RETURNING TO the focus of the day, a panel of religious leaders discussed the constitutionality of having the Ten Commandments on display in public offices and government buildings.

Throughout the day, a stone monument bearing the Ten Commandments was on display, on the back of a flatbed truck, which made the journey from Alabama. The monument was actually one put in place by Judge Ashley McKathan, a circuit court justice from Covington, Ala., who was removed from the bench after he had the Commandments woven into his judicial robes. Judge McKathan was also at Case Day and gave a brief presentation on why he chose to make such a bold move, which he justified by saying the Commandments “can help a judge know the difference between right and wrong.”

Serving on the panel were Rick Wingrove, president of the Virginia chapter of American Atheists; Baptist pastors Jason Lamb and Denis Richards; and student Alison Weckstein, a Jewish student at Langley.

Most of the discussion centered on whether the Commandments were of any influence to the Founding Fathers when writing the Constitution and Bill of Rights.

“I don’t believe the location of the Ten Commandments leads toward anything,” Richards said. “To say that the government shouldn’t support religion or non-religion through the placement or removal of the Commandments is supportive of non-religion.”
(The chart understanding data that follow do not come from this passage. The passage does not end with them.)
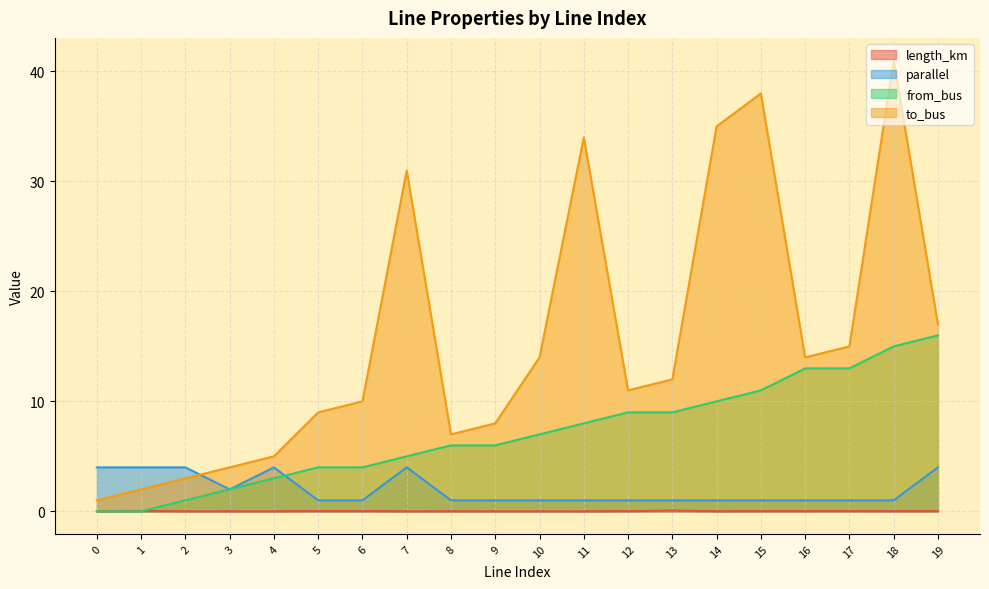

At which label does length_km reach its peak?

13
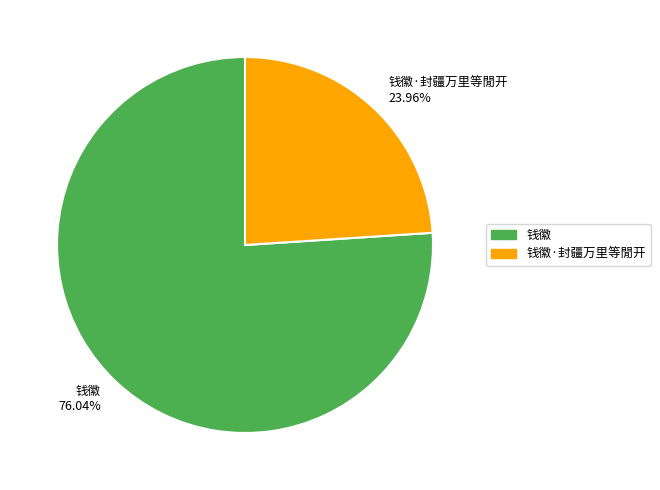

What is the largest slice in the pie chart?

钱徽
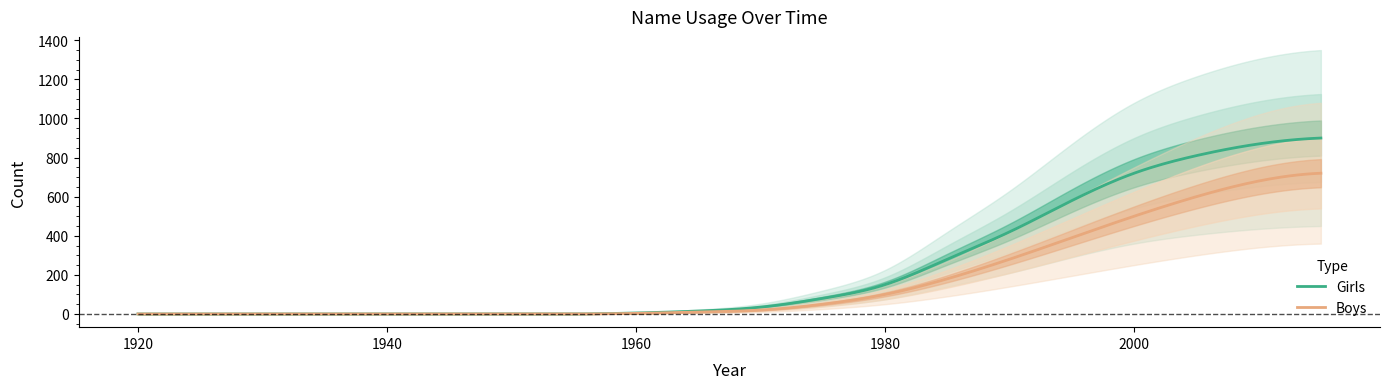

What is the average value of the Girls series?

233.1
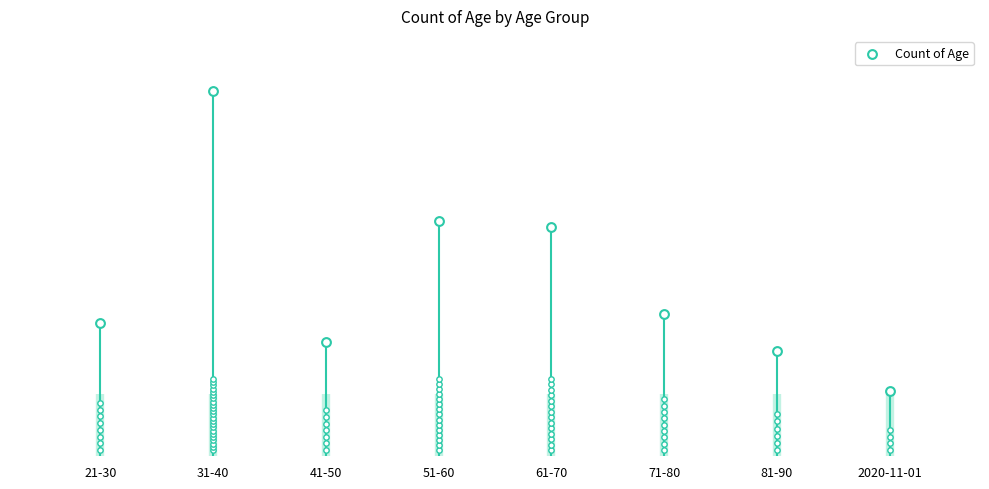

Which has a higher value, 51-60 or 71-80?

51-60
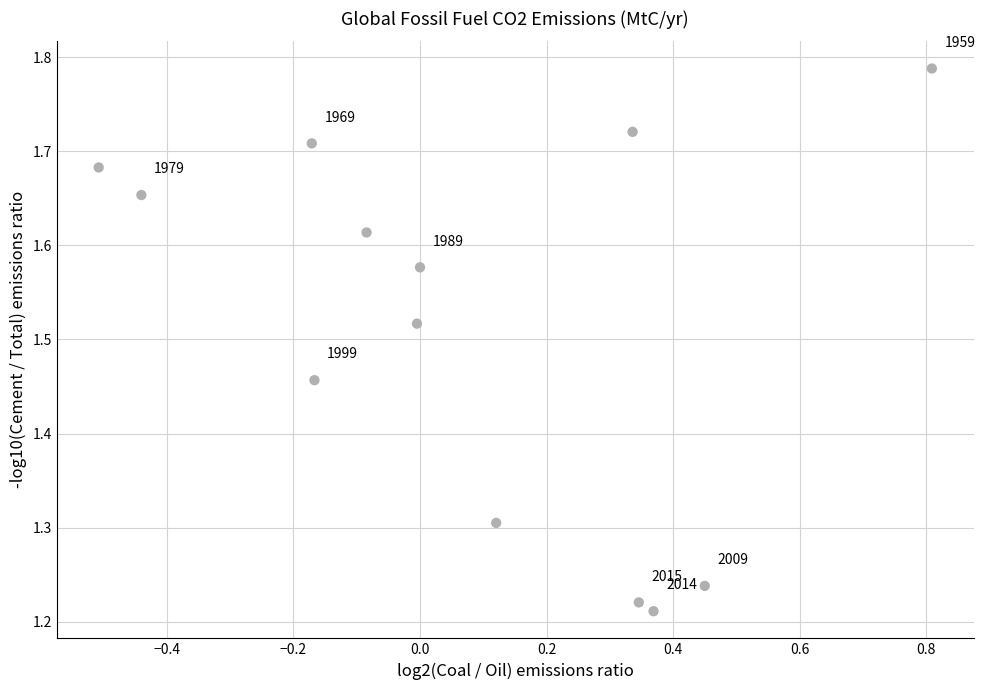

What is the range of Y values (max minus min)?

0.6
“So many students, even in this school, don’t believe in what the Commandments say,” Lamb said. “Their presence, on federal property or in a school, does not require you to believe in what they say.”

“There are different versions of the Commandments with different wordings,” Weckstein said. “One version makes a reference to worshiping graven images, which may offend Catholics. One version has it written, ‘Thou Shall Not Kill,’ while another states ‘Thou Shall Not Murder,’ which changes the meaning.”
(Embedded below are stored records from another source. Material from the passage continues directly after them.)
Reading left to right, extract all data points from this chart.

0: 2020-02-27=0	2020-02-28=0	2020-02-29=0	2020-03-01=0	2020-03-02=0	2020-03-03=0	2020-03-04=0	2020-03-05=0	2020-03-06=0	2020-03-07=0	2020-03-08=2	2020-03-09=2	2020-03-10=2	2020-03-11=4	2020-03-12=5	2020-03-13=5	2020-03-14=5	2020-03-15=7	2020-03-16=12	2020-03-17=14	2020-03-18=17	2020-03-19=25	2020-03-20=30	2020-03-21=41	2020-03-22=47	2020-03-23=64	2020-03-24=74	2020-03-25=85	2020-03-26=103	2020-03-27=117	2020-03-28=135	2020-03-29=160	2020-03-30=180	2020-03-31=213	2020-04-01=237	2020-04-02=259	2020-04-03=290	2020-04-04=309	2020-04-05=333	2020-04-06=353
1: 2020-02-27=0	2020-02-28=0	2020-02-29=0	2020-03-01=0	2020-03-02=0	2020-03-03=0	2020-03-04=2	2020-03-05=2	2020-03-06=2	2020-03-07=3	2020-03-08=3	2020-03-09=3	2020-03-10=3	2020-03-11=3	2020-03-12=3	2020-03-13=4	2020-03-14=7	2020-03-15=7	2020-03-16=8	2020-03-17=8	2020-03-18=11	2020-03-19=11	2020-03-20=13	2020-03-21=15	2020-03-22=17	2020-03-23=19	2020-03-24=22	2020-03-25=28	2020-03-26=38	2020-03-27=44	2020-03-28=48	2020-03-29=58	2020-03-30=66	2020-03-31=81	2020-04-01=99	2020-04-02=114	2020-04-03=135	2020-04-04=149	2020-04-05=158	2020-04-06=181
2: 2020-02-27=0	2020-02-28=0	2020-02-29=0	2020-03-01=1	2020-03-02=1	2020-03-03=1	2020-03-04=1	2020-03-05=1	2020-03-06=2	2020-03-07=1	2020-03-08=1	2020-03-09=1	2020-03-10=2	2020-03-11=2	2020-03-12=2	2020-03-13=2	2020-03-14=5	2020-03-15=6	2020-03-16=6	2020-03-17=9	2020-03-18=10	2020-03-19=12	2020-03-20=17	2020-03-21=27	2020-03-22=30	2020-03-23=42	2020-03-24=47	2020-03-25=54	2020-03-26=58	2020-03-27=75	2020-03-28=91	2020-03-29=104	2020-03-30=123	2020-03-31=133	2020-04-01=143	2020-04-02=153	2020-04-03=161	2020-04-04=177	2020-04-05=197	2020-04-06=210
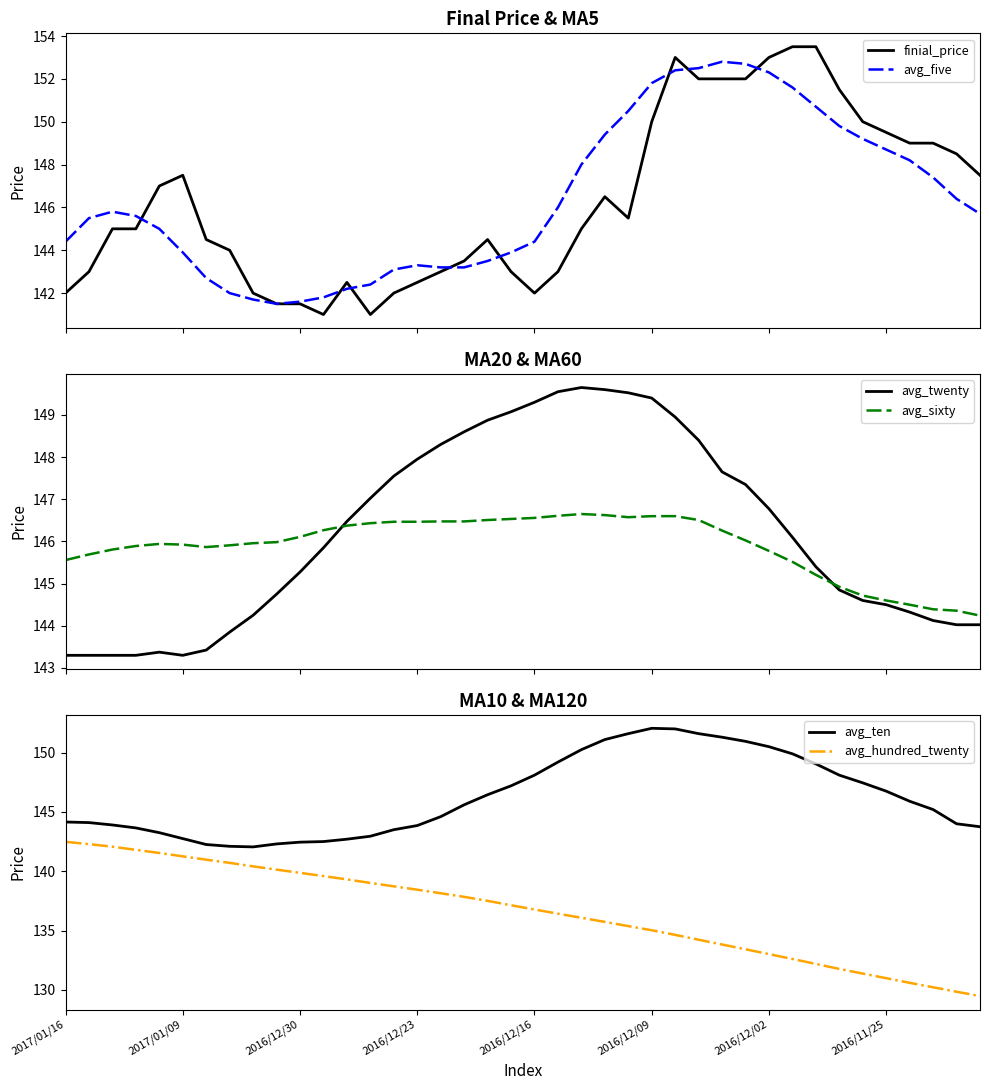

What is the minimum value for finial_price?

141.0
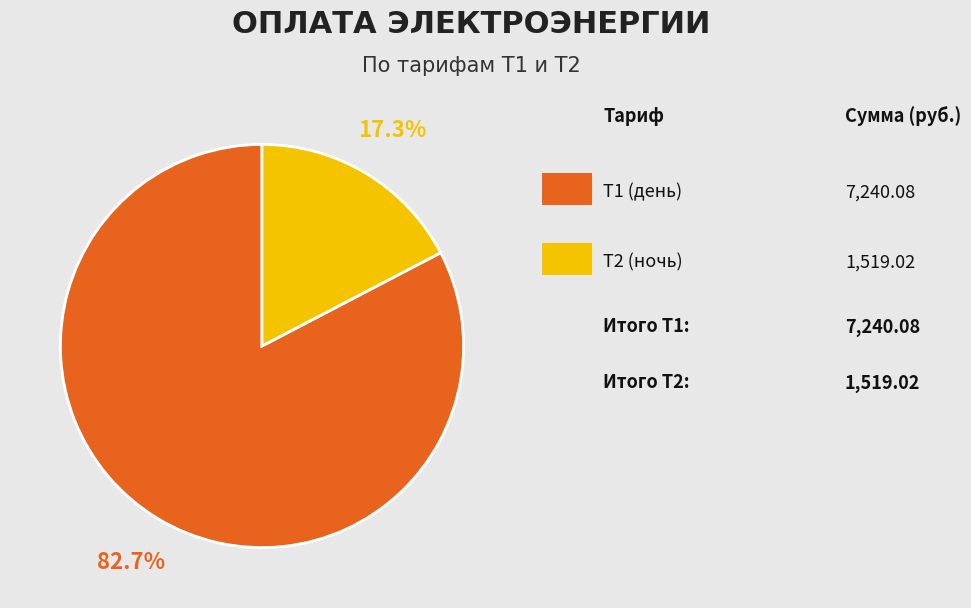

Is there any slice that represents more than half of the pie?

Yes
The principle of having the Commandments on display clearly promotes religion, Wingrove said. “Religion is the most divisive topic in history,” he said. “Disagreements over religion have caused more death and wars than almost anything else.”

When those responsible for framing the early government of the United States were starting to write the governing documents, “They made the Constitution specifically secular to avoid those problems. They made a point to include it early in the Constitution to separate church and state.”

Almost half of the Commandments deal exclusively with religion, and the others are purely humanist ideas, he said.

“You cannot find evidence of any document being more influential to the writing of the Constitution than the Bible,” Richards countered. “The separation of church and state was a court decision and not necessarily a correct decision.”

Weckstein said there should be a separation between the two, and the presence of the Commandments shows a definite preference toward religious teachings.

“The Founding Fathers were very clear in giving the right to the freedom of religion or freedom from it,” Lamb said. “Some chose not to believe in anything at all. It’s a matter of choice.”

Thomas Jefferson and James Madison, Wingrove said, were humanists and not religious at all. “Humanist principles make up Commandments five through 10.”

“’Thou shall kill’ is also a humanist principle. To kill a person and to take a life is of no consequence to humanists,” Richards said, prompting an audible response from those gathered in the library to hear the discussion.

“I’m aghast that a spokesperson for the church said a humanist principle is murder,” Wingrove said. “A great deal of the Bible deals with death. The first Commandment that is not punishable by death, according to the bible, is lying.”